Fugo looks over sharply. "You know how."

Narancia sticks out his tongue, straightens up, just a little. "Of course! I've been studying y'know! I'm not wasting this life."

Giorno and Fugo both wince. At the same time. Maybe it's a dating thing. (Are they dating or married? If they married in the _last_ life but not in this life are they still married?)

"Of course," Giorno smiles. "I wish you luck with whatever you decide to do."

"I'm gonna be a pirate," Narancia tells them, "I'm gonna change the world. Make music, do things. Fly." And it feels _right_. He grins. "Whole world's gonna be sing'in my name someday y'know! Gonna be like," he lowers his voice, makes a few haphazard gestures, " _man, y'know Narancia! Course I do! Who doesn't?_ "

"I believe it," Giorno says, true and sincere without a hint of deception, and Narancia looks at Fugo and Mista smugly.

"Hmph," Narancia says, and puffs up his wings. "Anyway. I'm leaving later today. I've got a pirate crew to catch, y'know!"

-

Ace looks at him long and hard before giving him a shred of Luffy's vivre card. But in the end he _does_ get it, so it's a win, really.

Narancia flies sixteen hours straight before spotting the Strawhat's ship. They're in the middle of basically no where, all gathered up on the deck. The sun is high and hot in the sky, and the clouds are cool on his feathers, it's windy, breezy, pleasant. Perfect.

Narancia dives sharply. He lands right on Luffy's shoulder, who peers twists his head at an angle that definitely shouldn't be possible and peers at him curiously for just a moment before his whole face lights up. "Parrot-guy!"

From across the deck 'Surgeon of Death' Trafalgar Law looks at them incredulously. "Mugiwara—"

"Yo!" Narancia greets, and unfolds into his hybrid form, toppling down onto the deck. "That offer still up?"

Luffy beams. "Of course! GUYS, WE NEED A PARTY TONIGHT!" The crew nods. Luffy tilts his head down, "Ah! By the way, what's your name?"

Trafalgar Law looks like he's going to have a heart attack.

Narancia laughs. "I'm Narancia!"

(His wings aren't made for flying, but that doesn't really matter. He got new ones.)

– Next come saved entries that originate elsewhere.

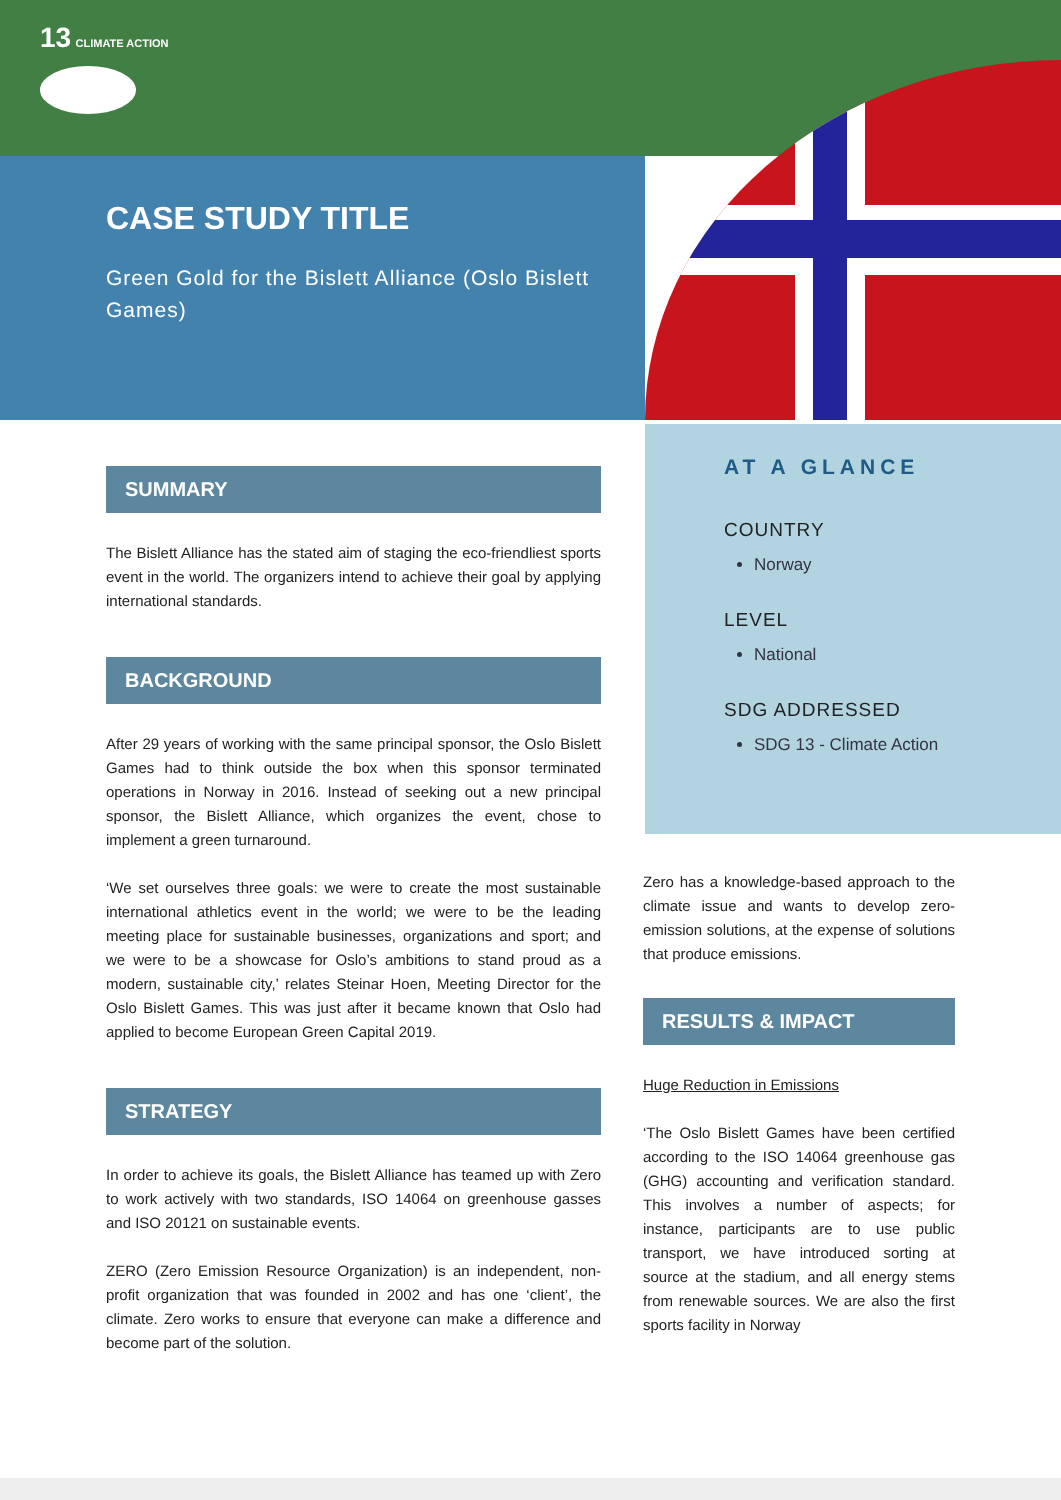13 CLIMATE ACTION
CASE STUDY TITLE
Green Gold for the Bislett Alliance (Oslo Bislett Games)
SUMMARY
The Bislett Alliance has the stated aim of staging the eco-friendliest sports event in the world. The organizers intend to achieve their goal by applying international standards.
BACKGROUND
After 29 years of working with the same principal sponsor, the Oslo Bislett Games had to think outside the box when this sponsor terminated operations in Norway in 2016. Instead of seeking out a new principal sponsor, the Bislett Alliance, which organizes the event, chose to implement a green turnaround.
‘We set ourselves three goals: we were to create the most sustainable international athletics event in the world; we were to be the leading meeting place for sustainable businesses, organizations and sport; and we were to be a showcase for Oslo’s ambitions to stand proud as a modern, sustainable city,’ relates Steinar Hoen, Meeting Director for the Oslo Bislett Games. This was just after it became known that Oslo had applied to become European Green Capital 2019.
STRATEGY
In order to achieve its goals, the Bislett Alliance has teamed up with Zero to work actively with two standards, ISO 14064 on greenhouse gasses and ISO 20121 on sustainable events.
ZERO (Zero Emission Resource Organization) is an independent, non-profit organization that was founded in 2002 and has one ‘client’, the climate. Zero works to ensure that everyone can make a difference and become part of the solution.
AT A GLANCE
COUNTRY
Norway
LEVEL
National
SDG ADDRESSED
SDG 13 - Climate Action
Zero has a knowledge-based approach to the climate issue and wants to develop zero-emission solutions, at the expense of solutions that produce emissions.
RESULTS & IMPACT
Huge Reduction in Emissions
‘The Oslo Bislett Games have been certified according to the ISO 14064 greenhouse gas (GHG) accounting and verification standard. This involves a number of aspects; for instance, participants are to use public transport, we have introduced sorting at source at the stadium, and all energy stems from renewable sources. We are also the first sports facility in Norway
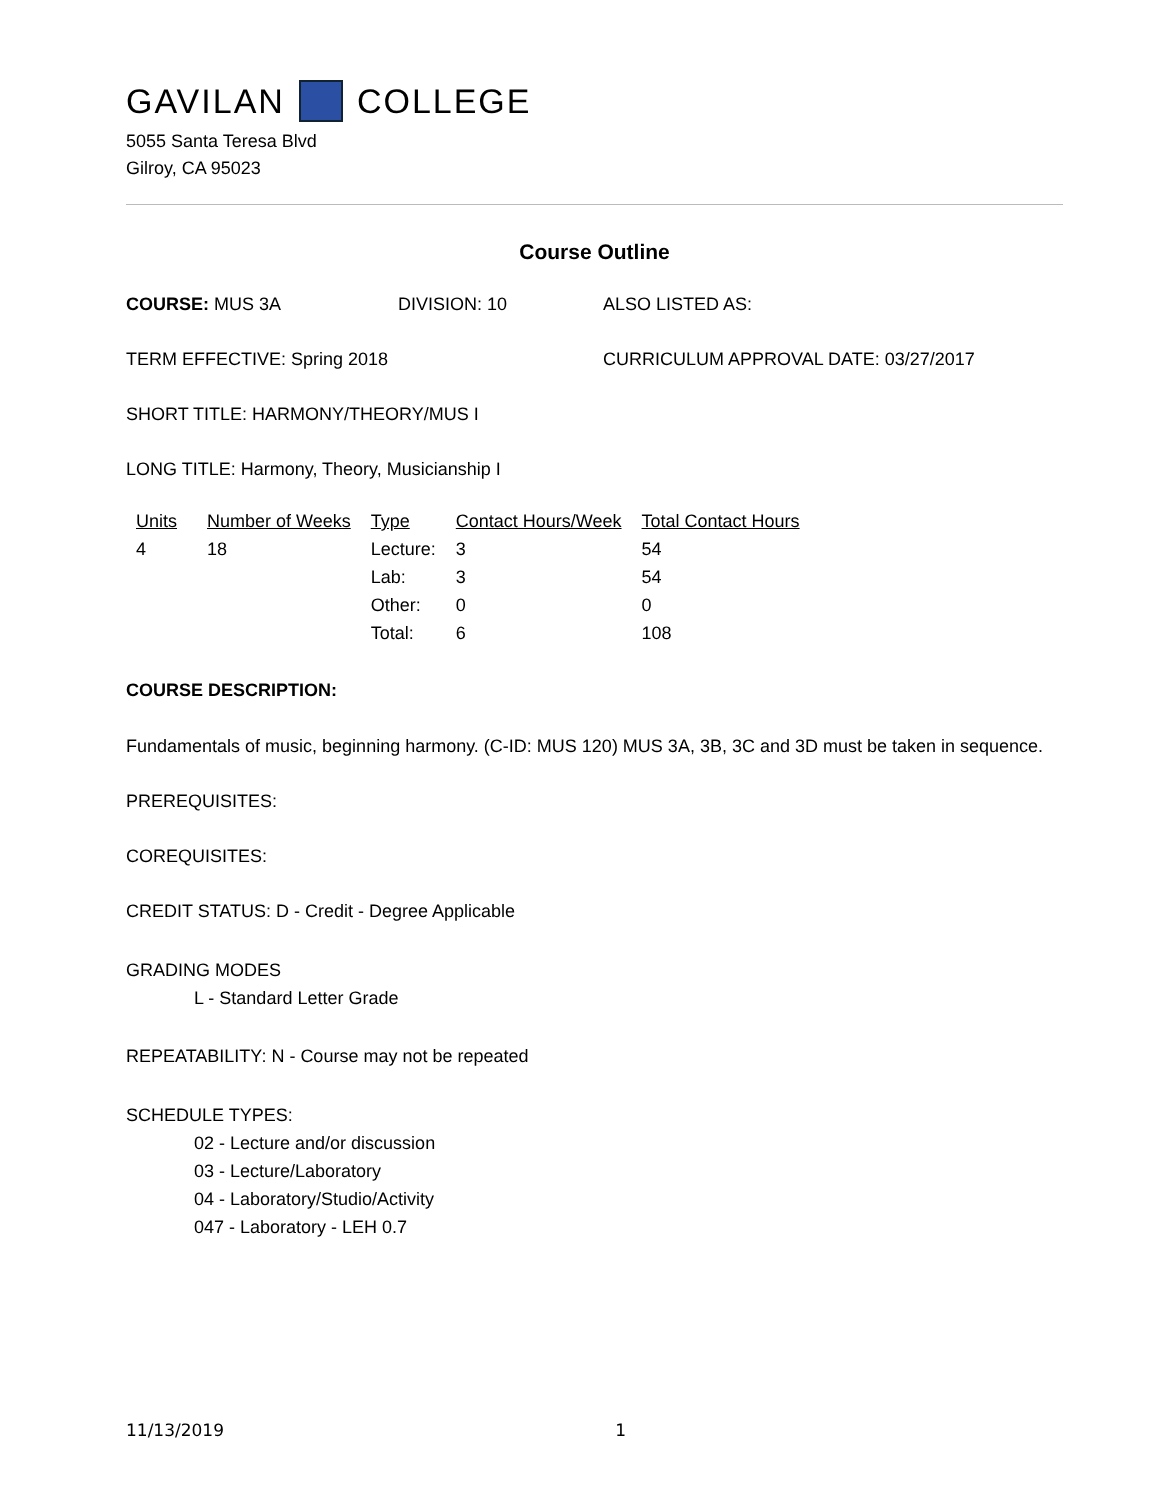GAVILAN COLLEGE
5055 Santa Teresa Blvd
Gilroy, CA 95023
Course Outline
COURSE: MUS 3A DIVISION: 10 ALSO LISTED AS:
TERM EFFECTIVE: Spring 2018 CURRICULUM APPROVAL DATE: 03/27/2017
SHORT TITLE: HARMONY/THEORY/MUS I
LONG TITLE: Harmony, Theory, Musicianship I
| Units | Number of Weeks | Type | Contact Hours/Week | Total Contact Hours |
| --- | --- | --- | --- | --- |
| 4 | 18 | Lecture: | 3 | 54 |
| | | Lab: | 3 | 54 |
| | | Other: | 0 | 0 |
| | | Total: | 6 | 108 |
COURSE DESCRIPTION:
Fundamentals of music, beginning harmony. (C-ID: MUS 120) MUS 3A, 3B, 3C and 3D must be taken in sequence.
PREREQUISITES:
COREQUISITES:
CREDIT STATUS: D - Credit - Degree Applicable
GRADING MODES
L - Standard Letter Grade
REPEATABILITY: N - Course may not be repeated
SCHEDULE TYPES:
02 - Lecture and/or discussion
03 - Lecture/Laboratory
04 - Laboratory/Studio/Activity
047 - Laboratory - LEH 0.7
11/13/2019 1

**Notes for the Chapter:**

> AHHH! Okay. This really took a whole life of it's own. It was originally supposed to be 4k and just the Moby Dick part...but then I really thought "so Narancia is from Skypiea, is there anything interesting I can do with that?" and "wait, do I REALLY want Mista to be human?" and this became one of the most worldbuilding heavy ones lol.
> 
> Ah...ahahha. Narancia. I have never really written him before. I wonder if that shows? He's the hardest of the buccigang for me to write. I hope I didn't mess up there,. Especially cause he was kinda...the thread tying everything here together lol.